Il governo Monti ha fatto finalmente una scelta chiara sulla questione del Ponte sullo Stretto. Infatti, nei giorni scorsi il CIPE ha revocato i fondi destinati al progetto del Ponte sullo Stretto di Messina.
Ciò significa una sola cosa: il Ponte non si farà. Speriamo davvero di poter considerare conclusa una delle pagine più nere della storia delle infrastrutture di questo paese, contrassegnata purtroppo troppo spesso dal modello delle cattedrali nel deserto.
A questo risultato si è giunti grazie alla grande battaglia che in tutti questi anni è stata condotta in Calabria ed in Sicilia da un vasto, forte ed organizzato movimento di lotta e di opposizione contro la costruzione del Ponte che ha dato voce, nelle sue diverse espressioni ed articolazioni, alla volontà contraria chiaramente espressa dalle popolazioni delle due regioni, del mezzogiorno e dell’intero paese.
Si chiude quindi la stagione della propaganda pontista, coincisa con l’ubriacatura berlusconiana, che ha bloccato qualsiasi tipo di intervento serio per questo territorio sull’altare di un’opera faraonica, inutile e dannosa. Adesso occorre sciogliere la Società Stretto di Messina, mettendo la parola fine ad un’operazione di regime che si voleva imporre a dispetto dei bisogni del territorio.
La somma di 1.624 milioni di euro recuperata con il definanziamento del Ponte sullo Stretto, che certamente era ben poca cosa rispetto agli 8,5 miliardi necessari per la realizzazione dell’opera, torna quindi nella disponibilità dello Stato e potrà essere destinata per garantire il primo finanziamento di un piano per la difesa del suolo e per migliorare ed ammodernare le infrastrutture nel Sud del paese.
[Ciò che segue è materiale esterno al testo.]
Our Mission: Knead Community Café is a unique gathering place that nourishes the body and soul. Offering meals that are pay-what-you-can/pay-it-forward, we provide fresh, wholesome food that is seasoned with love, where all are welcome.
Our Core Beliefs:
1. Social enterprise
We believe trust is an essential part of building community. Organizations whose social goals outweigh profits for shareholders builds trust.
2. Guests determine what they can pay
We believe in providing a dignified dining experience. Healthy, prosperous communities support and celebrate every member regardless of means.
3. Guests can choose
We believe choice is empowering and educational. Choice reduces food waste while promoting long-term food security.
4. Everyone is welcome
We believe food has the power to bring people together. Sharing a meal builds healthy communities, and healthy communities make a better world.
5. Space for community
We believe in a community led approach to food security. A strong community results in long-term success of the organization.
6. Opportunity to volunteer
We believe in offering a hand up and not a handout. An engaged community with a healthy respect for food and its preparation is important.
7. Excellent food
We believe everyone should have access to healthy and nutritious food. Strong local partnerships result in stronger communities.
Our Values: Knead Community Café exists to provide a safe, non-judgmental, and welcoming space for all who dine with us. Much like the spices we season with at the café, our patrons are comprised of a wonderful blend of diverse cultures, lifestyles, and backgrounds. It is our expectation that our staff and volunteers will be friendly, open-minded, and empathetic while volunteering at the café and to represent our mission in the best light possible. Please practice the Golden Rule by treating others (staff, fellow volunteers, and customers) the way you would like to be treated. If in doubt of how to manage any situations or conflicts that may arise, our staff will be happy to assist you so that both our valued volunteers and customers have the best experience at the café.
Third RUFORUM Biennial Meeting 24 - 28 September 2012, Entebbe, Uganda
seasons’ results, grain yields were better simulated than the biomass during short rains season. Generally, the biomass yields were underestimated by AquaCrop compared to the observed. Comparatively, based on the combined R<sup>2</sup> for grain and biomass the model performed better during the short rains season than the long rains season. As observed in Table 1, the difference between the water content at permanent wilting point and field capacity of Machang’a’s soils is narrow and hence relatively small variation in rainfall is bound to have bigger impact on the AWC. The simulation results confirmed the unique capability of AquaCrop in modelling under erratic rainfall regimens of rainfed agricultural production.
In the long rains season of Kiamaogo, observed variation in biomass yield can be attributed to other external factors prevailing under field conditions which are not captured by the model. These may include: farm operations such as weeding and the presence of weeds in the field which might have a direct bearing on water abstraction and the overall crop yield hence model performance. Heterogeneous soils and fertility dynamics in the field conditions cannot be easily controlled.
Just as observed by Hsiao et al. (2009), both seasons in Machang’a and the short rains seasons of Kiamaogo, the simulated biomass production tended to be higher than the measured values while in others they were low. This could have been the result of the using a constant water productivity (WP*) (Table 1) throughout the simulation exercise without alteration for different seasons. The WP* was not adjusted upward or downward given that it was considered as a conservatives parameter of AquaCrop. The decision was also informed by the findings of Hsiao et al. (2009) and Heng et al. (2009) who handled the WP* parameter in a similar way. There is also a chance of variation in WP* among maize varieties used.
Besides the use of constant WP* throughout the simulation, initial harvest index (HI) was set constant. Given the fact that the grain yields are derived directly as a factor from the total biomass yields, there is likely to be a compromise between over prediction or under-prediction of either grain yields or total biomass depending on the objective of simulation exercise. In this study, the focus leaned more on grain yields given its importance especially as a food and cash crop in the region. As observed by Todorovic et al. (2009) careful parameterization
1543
Alla Calabria e al Sud servono collegamenti aerei, marittimi, stradali e ferroviari adeguati e funzionanti, strade e ferrovie moderne e sicure per garantire ai cittadini quel diritto alla mobilità che oggi è praticamente annullato dalle politiche nazionali del governo e di Trenitalia, Anas e Alitalia che penalizzano fortemente la nostra regione.